Methods Human and mouse Sdc-1 macrophages were enriched and characterized against defined macrophage subtypes, including classically activated M1(IFN-γ/LPS), M2 (IL-4), and M2 (IL-10). Endpoints included (i) surface expression of MHCII, CD86, PD-L2, and Sdc-1; (ii) iNOS and arginase activity; and (iii) ELISA or qPCR cytokine and chemokine analysis. Motility was examined using boyden chamber chemotaxis and adhesion to ECM was measured using CSFE labeled macrophages.

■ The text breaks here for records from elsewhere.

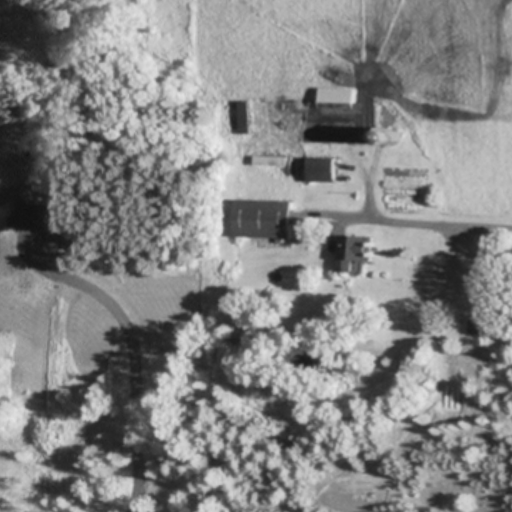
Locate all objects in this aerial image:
building: (339, 96)
building: (339, 97)
building: (245, 116)
building: (245, 116)
building: (395, 136)
building: (271, 160)
building: (322, 169)
building: (323, 169)
building: (23, 209)
building: (265, 218)
building: (265, 219)
road: (442, 227)
building: (357, 250)
building: (358, 251)
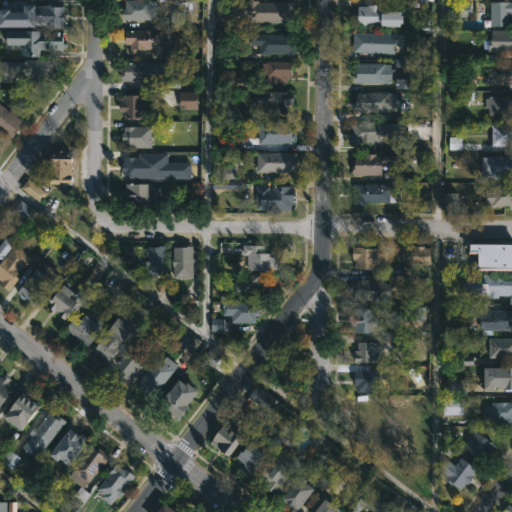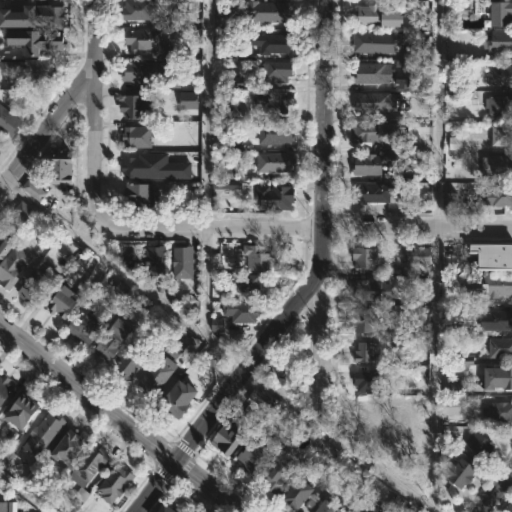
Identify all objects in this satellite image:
building: (425, 0)
building: (139, 9)
building: (462, 9)
building: (139, 10)
building: (254, 10)
building: (276, 11)
building: (499, 13)
building: (500, 13)
building: (367, 14)
building: (372, 16)
building: (34, 17)
building: (51, 17)
building: (177, 18)
building: (391, 18)
building: (18, 37)
building: (144, 38)
building: (51, 39)
building: (500, 40)
building: (34, 41)
building: (500, 41)
building: (149, 42)
building: (274, 42)
building: (376, 42)
building: (274, 43)
building: (377, 43)
building: (41, 69)
building: (27, 70)
building: (276, 70)
building: (139, 71)
building: (276, 72)
building: (374, 72)
building: (151, 73)
building: (374, 73)
building: (500, 73)
building: (499, 74)
building: (405, 83)
building: (188, 100)
building: (274, 100)
road: (66, 102)
building: (375, 102)
building: (376, 102)
building: (272, 103)
building: (499, 104)
building: (135, 105)
building: (498, 105)
building: (135, 107)
road: (206, 113)
road: (436, 114)
road: (95, 118)
building: (8, 120)
building: (9, 121)
building: (275, 132)
building: (368, 132)
building: (379, 132)
building: (275, 133)
road: (319, 133)
building: (502, 133)
building: (501, 135)
building: (137, 136)
building: (136, 137)
building: (234, 143)
building: (454, 143)
building: (276, 161)
building: (276, 162)
building: (377, 164)
building: (375, 165)
building: (497, 165)
building: (137, 166)
building: (154, 167)
building: (497, 167)
building: (60, 169)
building: (61, 170)
building: (228, 180)
building: (33, 190)
building: (138, 193)
building: (372, 193)
building: (376, 193)
building: (139, 194)
building: (274, 196)
building: (498, 196)
building: (499, 196)
building: (274, 198)
building: (450, 199)
building: (23, 213)
road: (287, 228)
building: (5, 245)
building: (4, 246)
building: (417, 254)
building: (493, 254)
building: (415, 255)
building: (369, 256)
building: (492, 256)
building: (259, 257)
building: (132, 258)
building: (259, 258)
building: (369, 258)
building: (154, 259)
building: (154, 260)
building: (183, 261)
building: (182, 262)
building: (13, 265)
building: (13, 266)
road: (204, 281)
building: (248, 282)
building: (246, 283)
building: (37, 284)
building: (491, 285)
building: (37, 286)
building: (490, 286)
building: (370, 288)
building: (366, 289)
building: (121, 290)
building: (65, 301)
building: (64, 302)
building: (241, 311)
building: (241, 312)
building: (421, 315)
building: (496, 319)
building: (496, 320)
building: (364, 321)
building: (366, 321)
building: (215, 325)
building: (85, 327)
building: (84, 328)
building: (114, 337)
building: (113, 340)
road: (320, 340)
road: (214, 344)
building: (501, 347)
building: (500, 348)
building: (366, 352)
building: (367, 352)
building: (210, 358)
building: (132, 359)
building: (131, 360)
road: (434, 370)
building: (157, 374)
building: (156, 375)
building: (498, 377)
building: (497, 378)
building: (368, 380)
building: (367, 381)
building: (456, 386)
building: (5, 388)
building: (4, 389)
road: (227, 391)
building: (179, 397)
building: (179, 398)
building: (261, 398)
building: (453, 406)
building: (410, 408)
building: (22, 410)
building: (21, 412)
building: (497, 412)
building: (498, 412)
road: (123, 417)
building: (373, 421)
building: (44, 430)
building: (43, 434)
building: (226, 439)
building: (226, 440)
building: (475, 445)
building: (478, 445)
building: (69, 446)
building: (69, 447)
building: (251, 454)
building: (250, 458)
building: (88, 466)
building: (279, 470)
building: (458, 472)
building: (86, 473)
building: (278, 473)
building: (459, 473)
building: (114, 483)
building: (116, 483)
road: (495, 489)
building: (298, 492)
road: (23, 493)
building: (298, 493)
building: (359, 505)
building: (3, 506)
building: (3, 506)
building: (327, 507)
building: (328, 507)
building: (507, 507)
building: (165, 508)
building: (508, 508)
building: (167, 509)
building: (353, 510)
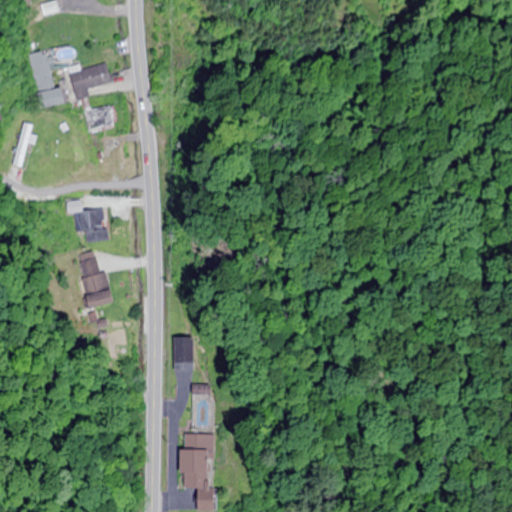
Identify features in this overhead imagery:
building: (48, 10)
building: (41, 73)
building: (88, 80)
building: (99, 120)
building: (22, 149)
road: (74, 187)
road: (154, 255)
building: (198, 470)
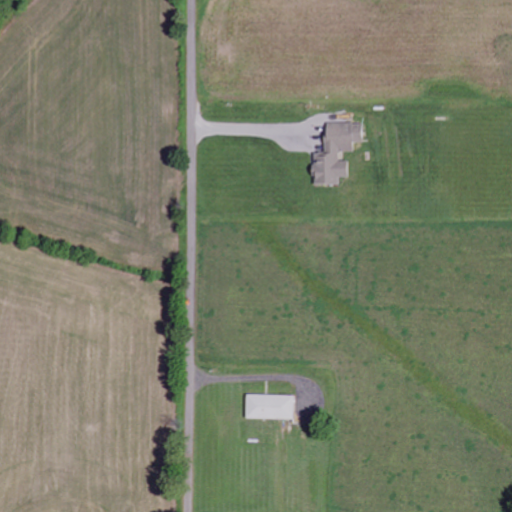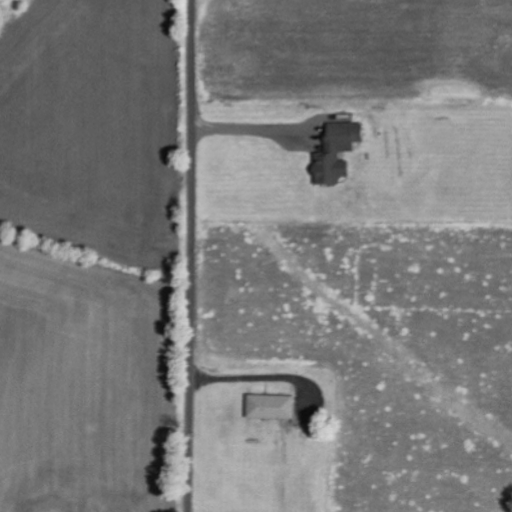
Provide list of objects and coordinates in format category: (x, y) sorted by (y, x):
building: (337, 154)
road: (191, 256)
building: (272, 408)
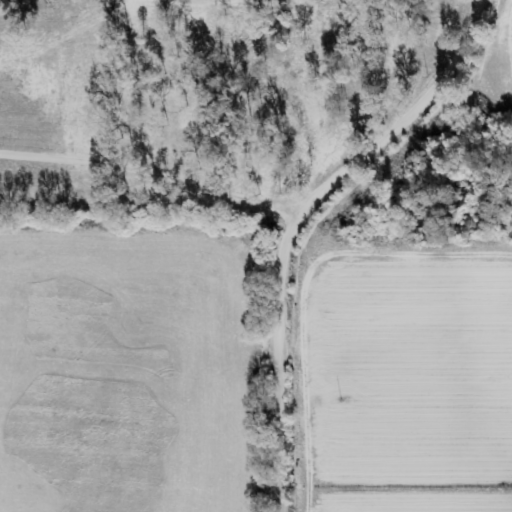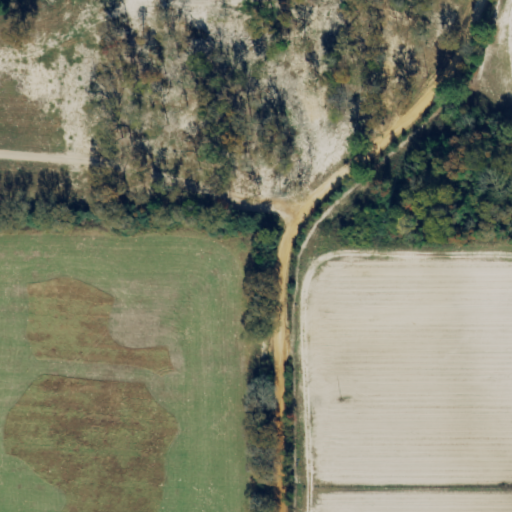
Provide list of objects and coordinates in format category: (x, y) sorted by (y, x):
road: (293, 220)
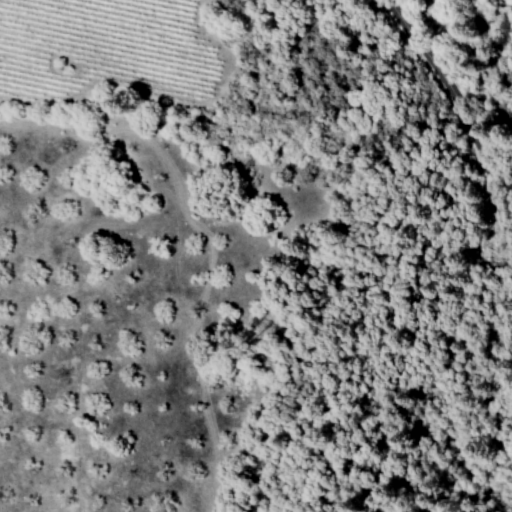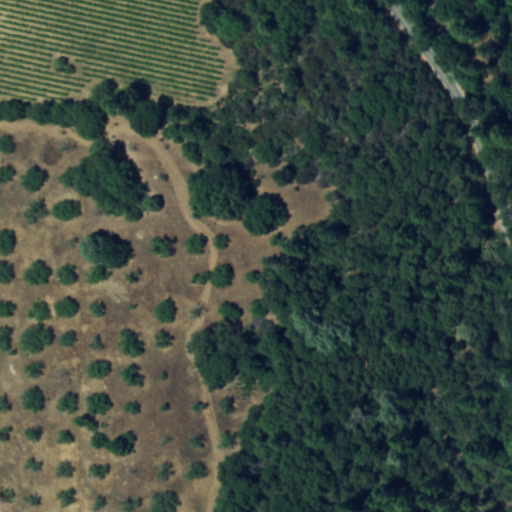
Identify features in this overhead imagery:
road: (463, 89)
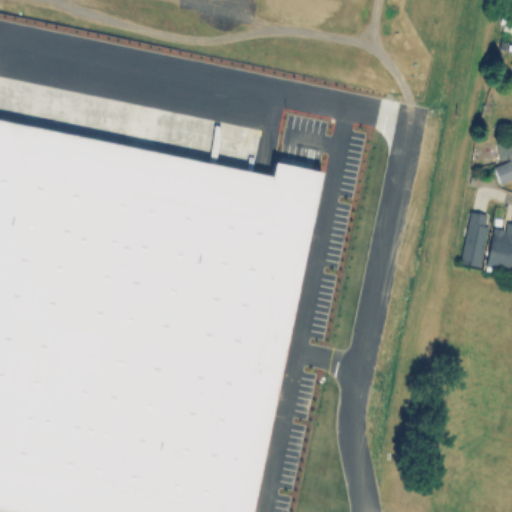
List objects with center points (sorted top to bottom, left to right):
road: (369, 24)
road: (227, 37)
road: (401, 118)
building: (511, 123)
road: (311, 141)
building: (504, 149)
building: (503, 171)
road: (497, 195)
building: (472, 237)
building: (498, 244)
building: (509, 254)
road: (306, 310)
building: (138, 323)
road: (328, 359)
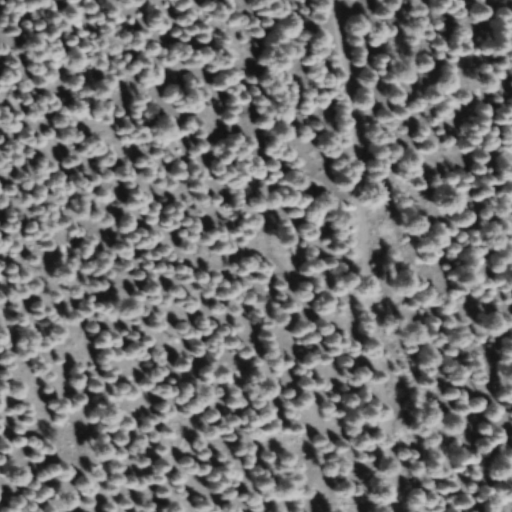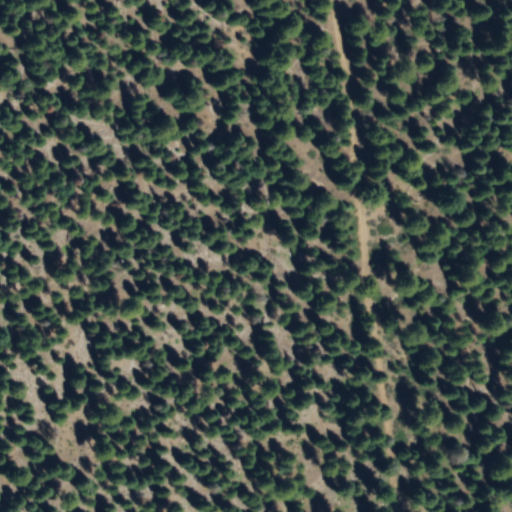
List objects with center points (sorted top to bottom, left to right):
road: (272, 256)
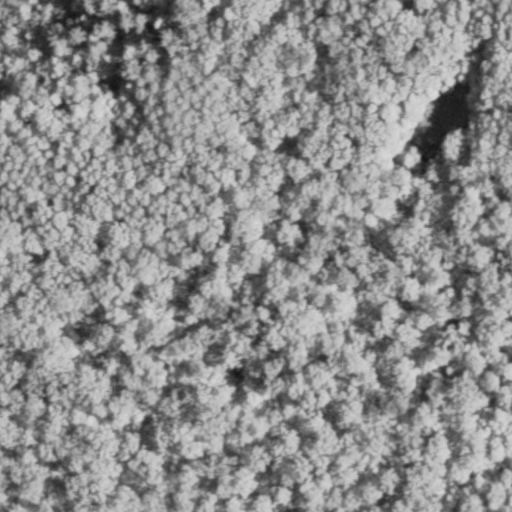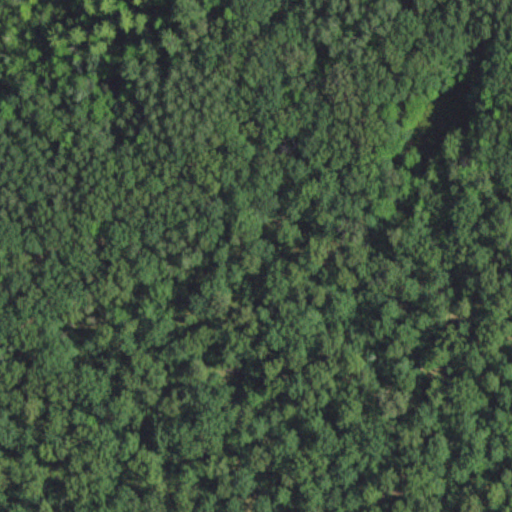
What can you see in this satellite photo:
road: (165, 178)
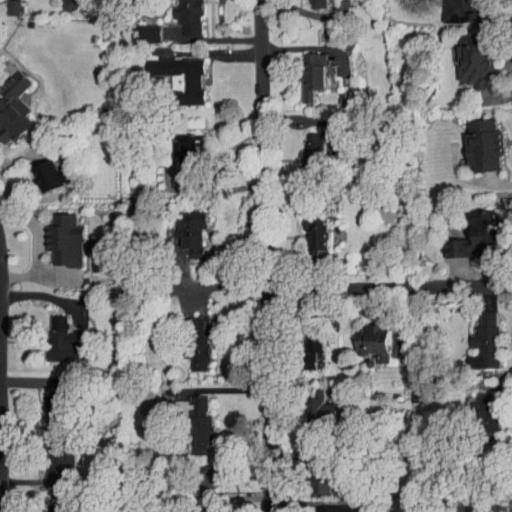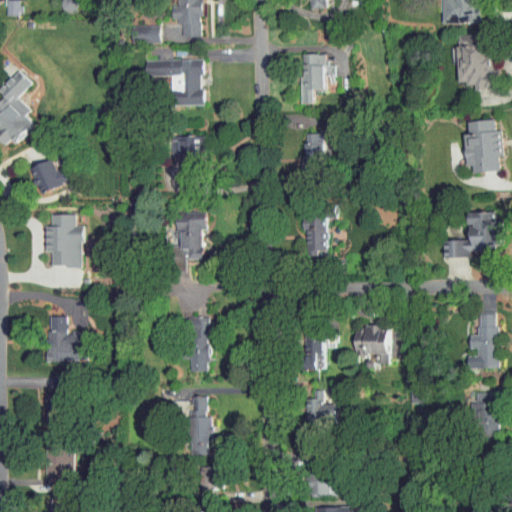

Results In vitro characterization of Sdc-1 expressing macrophages, which can be generated through the activation of cAMP/PKA signaling pathway or through exposure to adenosine, indicates that Sdc-1 expression defines an anti-inflammatory population with high intrinsic motility. Sdc-1 macrophages displayed reduced expression of pro-inflammatory cytokines and chemokines and displayed limited potential to mediate monocyte or CD4 T cell chemotaxis. Using Sdc-1-/- macrophages, we found that the absence of Sdc-1 is associated with defective actin reorganization, resulting in dampened macrophage migration and enhanced adhesion to extracellular matrix. Analysis with human macrophages confirmed Sdc-1 expression in an alternatively activated, motile population.
Conclusions Collectively, these results reinforce the physiological significance of macrophage motility as an endogenous modulator of the inflammatory response and further suggest Sdc-1 as a marker of alternatively activated macrophages in chronic inflammation.
- © 2013 by American Heart Association, Inc.